I turned 35 last week. This unwanted birthday coincided with a periodontal abscess, a round of tortuous self-interrogation about my lack of (ahem) job or even employment prospects, and inevitably pressing questions about when I was going to start a family. From my mother.
Mostly for me, my birthday brought home a pretty unfortunate biological truth of another kind – that one about peak fitness only lasting so long. Over the last few years, injuries and niggles have become more frequent, breaking up my training more and more. I get sick more often. I recover more slowly. I’m still exhilarated every time I jump on my bike, and I will always ride, but being able to scrape through an elite race? Well, those days are numbered.
I’ve always been, and still am, a very fortunate cyclist. I’ve had crashes and illnesses and injuries, sure, but none of them has ever been bad enough to keep me off the bike for long, or to make me alter my training or nutrition or routine. Until now. My birthday coincided with a long period off the bike – an illness and an injury (plus a wedding – my wedding) one after the other, and it’s all added up to most of December and January away from training or resting completely – right when I’ve been really galvanised and optimistic in my ability to reach some new goals, and right after I’d already had a three-week break to refresh at the end of 2015. I’ve learnt most of my important life lessons on the bike. This latest course has been in patience.

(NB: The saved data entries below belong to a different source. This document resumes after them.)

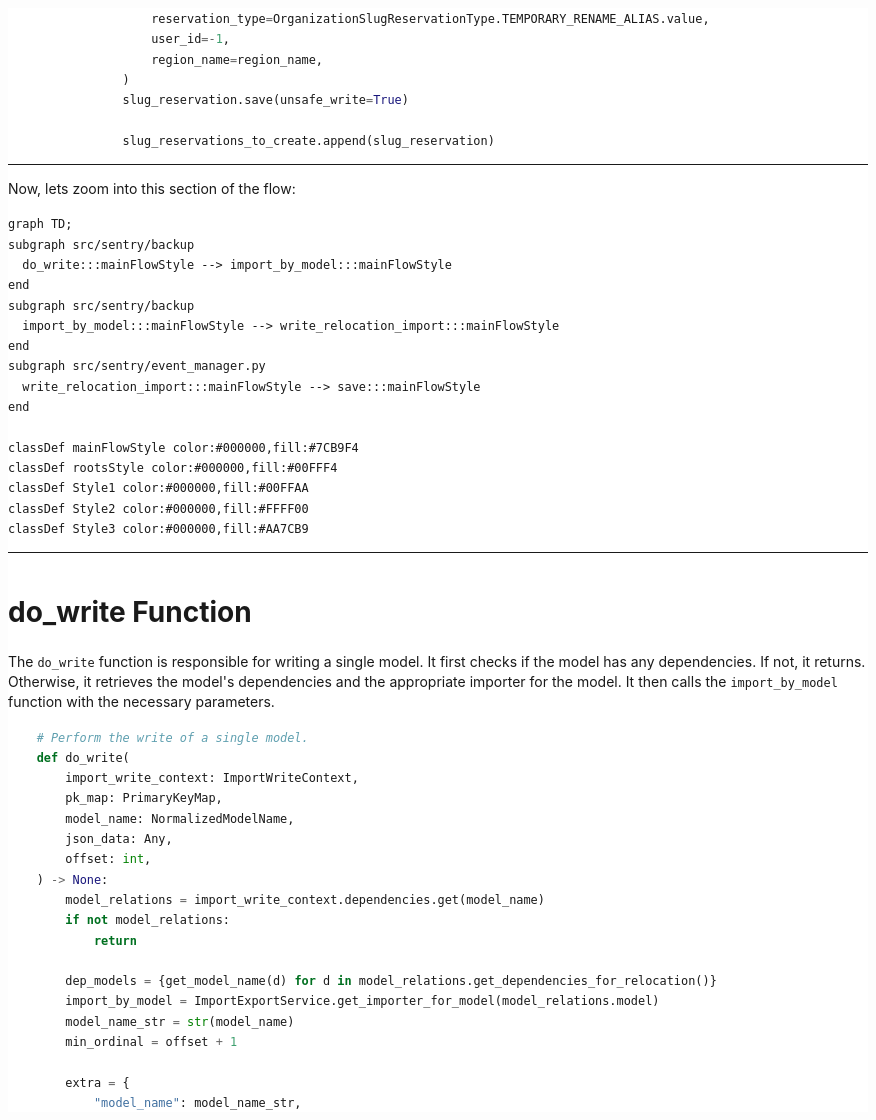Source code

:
 ```python
                    reservation_type=OrganizationSlugReservationType.TEMPORARY_RENAME_ALIAS.value,
                    user_id=-1,
                    region_name=region_name,
                )
                slug_reservation.save(unsafe_write=True)

                slug_reservations_to_create.append(slug_reservation)

```

---

</SwmSnippet>

Now, lets zoom into this section of the flow:

```mermaid
graph TD;
subgraph src/sentry/backup
  do_write:::mainFlowStyle --> import_by_model:::mainFlowStyle
end
subgraph src/sentry/backup
  import_by_model:::mainFlowStyle --> write_relocation_import:::mainFlowStyle
end
subgraph src/sentry/event_manager.py
  write_relocation_import:::mainFlowStyle --> save:::mainFlowStyle
end

classDef mainFlowStyle color:#000000,fill:#7CB9F4
classDef rootsStyle color:#000000,fill:#00FFF4
classDef Style1 color:#000000,fill:#00FFAA
classDef Style2 color:#000000,fill:#FFFF00
classDef Style3 color:#000000,fill:#AA7CB9
```

<SwmSnippet path="/src/sentry/backup/imports.py" line="295">

---

# do_write Function

The `do_write` function is responsible for writing a single model. It first checks if the model has any dependencies. If not, it returns. Otherwise, it retrieves the model's dependencies and the appropriate importer for the model. It then calls the `import_by_model` function with the necessary parameters.

```python
    # Perform the write of a single model.
    def do_write(
        import_write_context: ImportWriteContext,
        pk_map: PrimaryKeyMap,
        model_name: NormalizedModelName,
        json_data: Any,
        offset: int,
    ) -> None:
        model_relations = import_write_context.dependencies.get(model_name)
        if not model_relations:
            return

        dep_models = {get_model_name(d) for d in model_relations.get_dependencies_for_relocation()}
        import_by_model = ImportExportService.get_importer_for_model(model_relations.model)
        model_name_str = str(model_name)
        min_ordinal = offset + 1

        extra = {
            "model_name": model_name_str,
```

Time off hasn’t been ideal, but it has taught be that when I can’t train, I can still cope. My body doesn’t turn to mush overnight (in two months it didn’t noticeably change at all). I don’t lose my drive or my eccentric enthusiasm for training or competing, and I won’t necessarily lose all that much fitness. In a broader sense, I’ve learnt to be just a little more patient in other facets of my life – to chill out when things don’t go to plan. To worry less about ‘wasting time’ (like in line at the bank), to be more tolerant of setbacks – or at least to realise that any setback that isn’t major – is minor.
I’m annoyed that getting sick and injured might mean that the big goals I’d set myself for the first half of the year are a bit far-fetched, but I’m so glad to be back riding that they’re secondary to the pleasure of being healthy and fit. I’m sorry that I missed out on racing The Pioneer stage race in New Zealand with Mike, but I got some other great things done while I stayed home, obsessively performing physio exercises and hanging out with some great roadie friends.
If you want to read a bit more about patience, here are a few blogs I’ve read recently from other women in various cycling disciplines dealing with much bigger struggles and long-term recoveries:
Ride Like a Girl interview with Felicity Wardlaw on recovering from surgery to repair thickening in her common iliac artery.
Or a story from Velonews about MTB and CXer Georgia Gould’s struggles with fatigue and doubts.
Something most of these women have in common is that they’re edging into their mid-to-late-thirties, just like I am. It’s a pretty galvanising time for any elite athlete, but particularly, I think, for many women (and their mothers), for obvious biological reasons… So while I am writing about the virtues of patience, the message of this blog is actually the opposite: Don’t be too patient – don’t let patience dip into complacency. So many opportunities came up for me when I was in my early, mid- and late-twenties – opportunities I was too immature, or insecure, or just plain naïve to take. Opportunities I didn’t take because I thought they’d come up again. It is highly unlikely they will come up again. Something I don’t have in common with these women is that they made it to the top.
Put away your tissues! I think a bit of regret is healthy and we all put way too much energy into pretending we don’t have any.
But. I don’t care how old you are, things pan out differently for all of us and we all have different goals – if there’s something on the table that you might possibly be able to do but you’re too insecure or worried or logistically-challenged to imagine it happening, say yes now. Say yes and do it, before you find yourself with a periodontal abscess and an injury or some other wonderful impediment, like a family or a job.